Bi-encoder. By contrast, in a bi-encoder, each sentence is encoded separately and mapped to a common embedding space, where the distances between them can be measured. As the encoded sentences can be cached and reused, bi-encoding is much more efficient, and the outputs of a bi-encoder can be used off-the-shelf as sentence embeddings for downstream tasks.
That said, it is well known that in supervised learning, bi-encoders underperform cross-encoders, since they don’t explicitly model interactions between sentences.
Trans-encoder: The best of both worlds
In our ICLR paper, we ask whether we can leverage the advantages of both bi- and cross-encoders to bootstrap an accurate sentence-pair model in an unsupervised manner.
Our answer — the trans-encoder — is built on the following intuition: As a starting point, we can use bi-encoder representations to fine-tune a cross-encoder.

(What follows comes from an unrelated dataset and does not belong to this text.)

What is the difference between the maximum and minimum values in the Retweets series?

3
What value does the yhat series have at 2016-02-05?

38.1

With its more powerful inter-sentence modeling, the cross-encoder should extract more knowledge from the PLMs than the bi-encoder can given the same input data. In turn, the more powerful cross-encoder can distill its knowledge back into the bi-encoder, improving the accuracy of the more computationally practical model. We can repeat this cycle to iteratively bootstrap from both the bi- and cross-encoders.
Specifically, the process of training a trans-encoder is as follows:
Step 1. Transform PLMs into effective bi-encoders. To transform existing PLMs into bi-encoders, we leverage a simple contrastive tuning procedure. Given a sentence, we encode it twice, with two different PLMs. Because of dropout — a standard technique in which a fraction of neural-network nodes are randomly dropped during each pass through the training data, to prevent bottlenecks — the two PLMs will produce slightly different encodings.

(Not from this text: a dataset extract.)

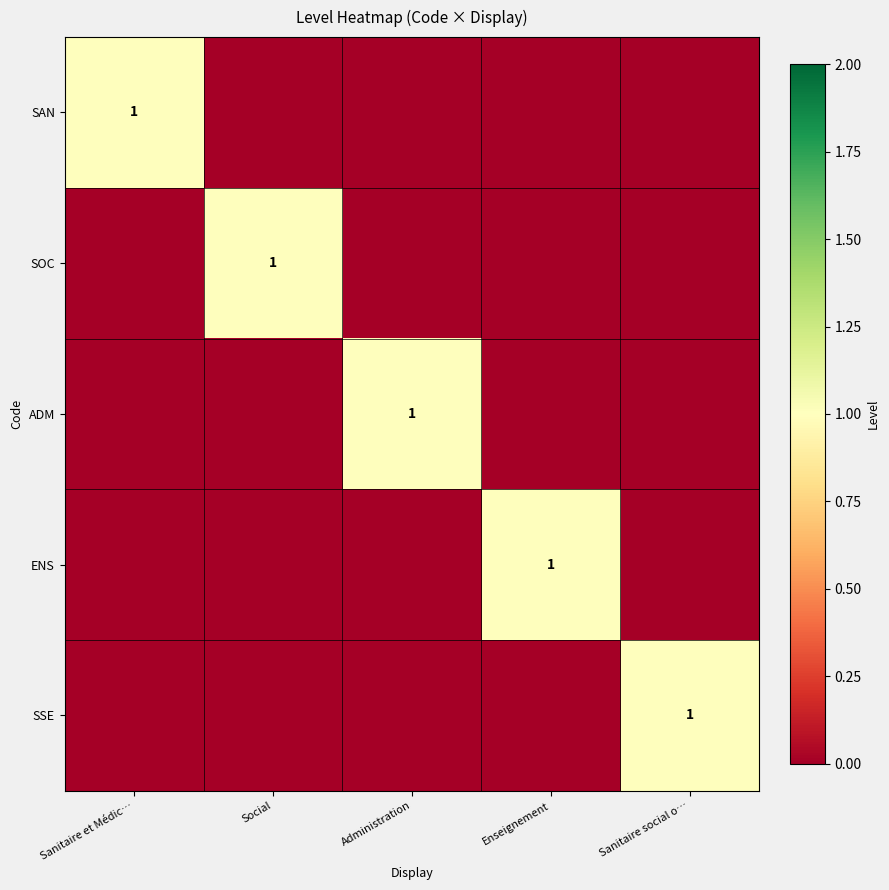

True or false: SOC has a value of 0 at Enseignement.

True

The bi-encoder is then trained to maximize the similarity of the two almost-identical encodings. This step primes the PLMs to be good at embedding sequences. Details can be found in prior work Mirror-BERT and SimCSE.
Step 2. Self-distillation: bi- to cross-encoder. After obtaining a reasonably good bi-encoder from step one, we use it to create training data for a cross-encoder. Specifically, we label sentence pairs with the pairwise similarity scores computed by the bi-encoder and use them as training targets for a cross-encoder built on top of a new PLM.
Step 3. Self-distillation: Cross- to bi-encoder. A natural next step is to distil the extra knowledge gained from the cross-encoder back into bi-encoder form, which is more useful for downstream tasks. More important, a better bi-encoder can produce even more self-labeled data for tuning the cross-encoder. In this way we can repeat steps two and three, continually bootstrapping the encoder performance.
Our paper proposes other techniques, such as mutual distillation, to improve our model’s performance. Please refer to Section 2.4 of the paper for more details.
Benchmark: A new state-of-the-art for sentence similarity
We experiment with the trans-encoder on seven sentence textual similarity (STS) benchmarks. We observe significant improvements upon previous unsupervised sentence-pair models across all datasets.
We also benchmark binary-classification and domain transfer tasks. Please refer to section 5 of the paper for more details.